- [Work order]
Could the entries below be transcribed word for word, with the pictures omitted?

■ ■ ■

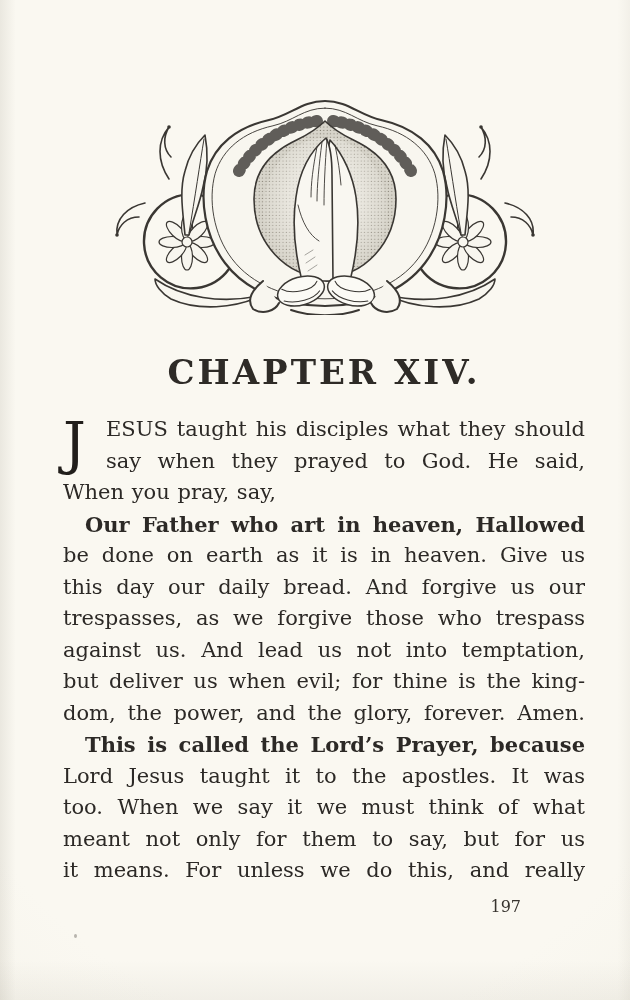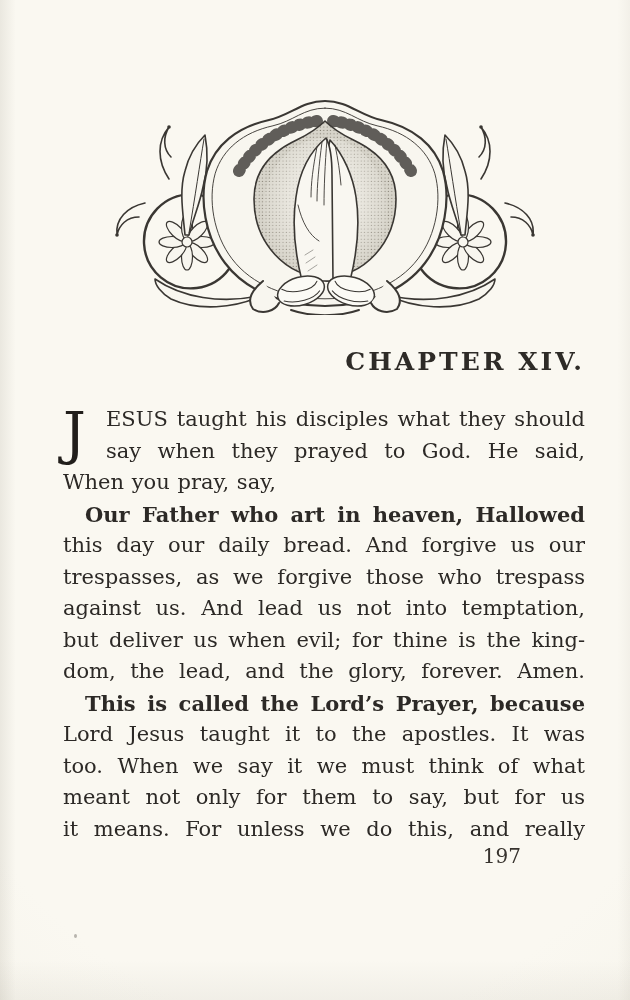--- a/index.html
+++ b/index.html
@@ -28,9 +28,9 @@
     margin:0 0 0 63px;
   }
   .chapter-heading{
-    margin-top:29px;
-    text-align:right;
-    font-size:25px;
+    margin-top:39px;
+    text-align:center;
+    font-size:34px;
     line-height:28px;
     letter-spacing:3px;
     color:#2e2b27;

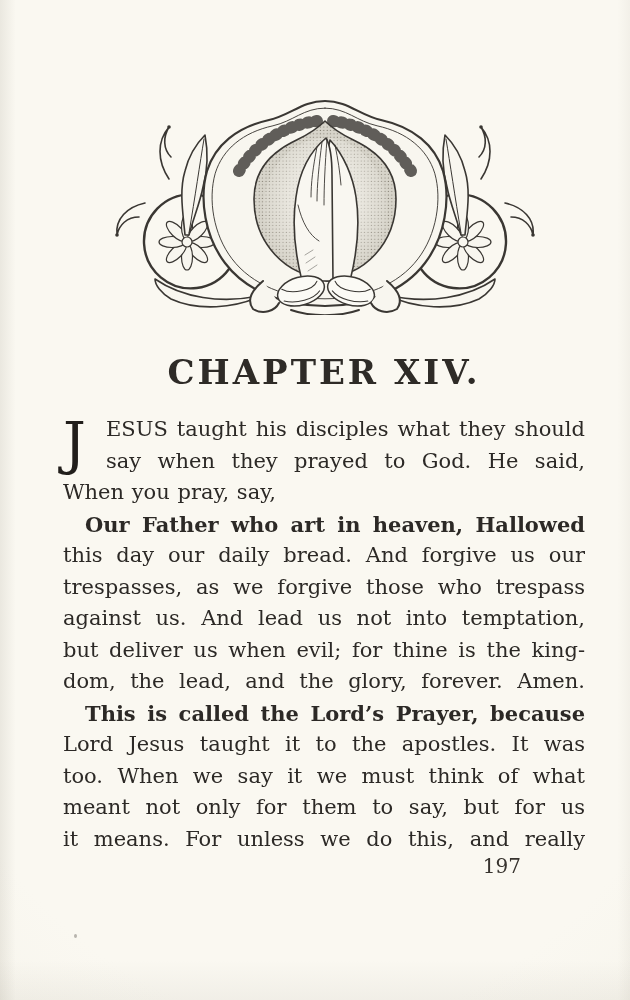--- a/index.html
+++ b/index.html
@@ -185,6 +185,7 @@
 
       <p class="para">
         <span class="line indent" style="display:block">Our Father who art in heaven, Hallowed</span>
+        <span class="line" style="display:block">be done on earth as it is in heaven.  Give us</span>
         <span class="line" style="display:block">this day our daily bread.  And forgive us our</span>
         <span class="line" style="display:block">trespasses, as we forgive those who trespass</span>
         <span class="line" style="display:block">against us.  And lead us not into temptation,</span>

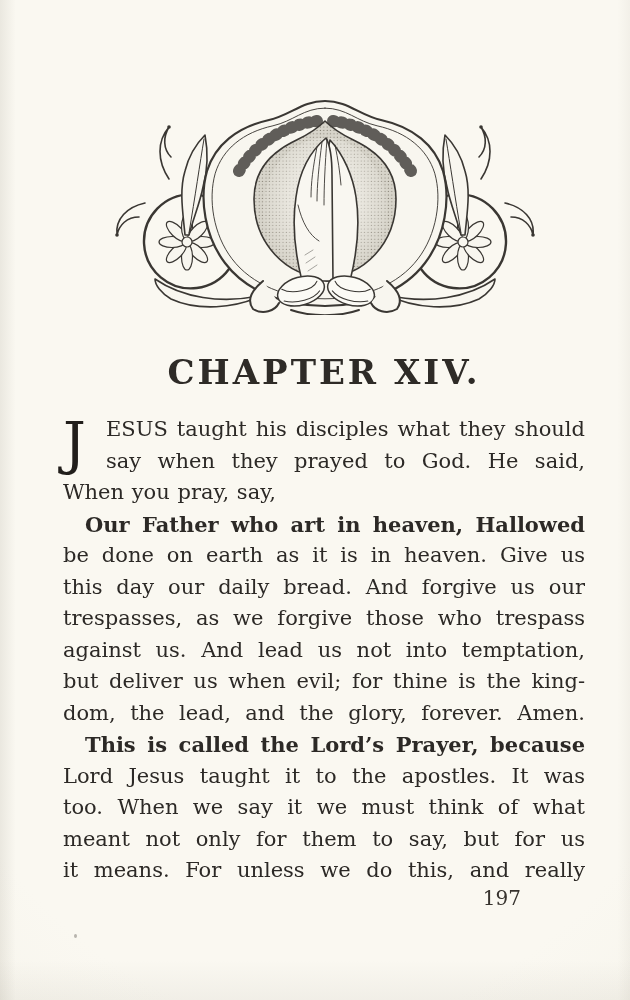--- a/index.html
+++ b/index.html
@@ -190,7 +190,7 @@
         <span class="line" style="display:block">trespasses, as we forgive those who trespass</span>
         <span class="line" style="display:block">against us.  And lead us not into temptation,</span>
         <span class="line" style="display:block">but deliver us when evil; for thine is the king-</span>
-        <span class="line" style="display:block">dom, the lead, and the glory, forever.  Amen.</span>
+        <span class="line" style="display:block">dom, the power, and the glory, forever.  Amen.</span>
       </p>
 
       <p class="para">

■ ■ ■

- [Answer]
--- a/index.html
+++ b/index.html
@@ -28,9 +28,9 @@
     margin:0 0 0 63px;
   }
   .chapter-heading{
-    margin-top:29px;
-    text-align:right;
-    font-size:25px;
+    margin-top:39px;
+    text-align:center;
+    font-size:34px;
     line-height:28px;
     letter-spacing:3px;
     color:#2e2b27;

--- a/index.html
+++ b/index.html
@@ -185,6 +185,7 @@
 
       <p class="para">
         <span class="line indent" style="display:block">Our Father who art in heaven, Hallowed</span>
+        <span class="line" style="display:block">be done on earth as it is in heaven.  Give us</span>
         <span class="line" style="display:block">this day our daily bread.  And forgive us our</span>
         <span class="line" style="display:block">trespasses, as we forgive those who trespass</span>
         <span class="line" style="display:block">against us.  And lead us not into temptation,</span>

--- a/index.html
+++ b/index.html
@@ -190,7 +190,7 @@
         <span class="line" style="display:block">trespasses, as we forgive those who trespass</span>
         <span class="line" style="display:block">against us.  And lead us not into temptation,</span>
         <span class="line" style="display:block">but deliver us when evil; for thine is the king-</span>
-        <span class="line" style="display:block">dom, the lead, and the glory, forever.  Amen.</span>
+        <span class="line" style="display:block">dom, the power, and the glory, forever.  Amen.</span>
       </p>
 
       <p class="para">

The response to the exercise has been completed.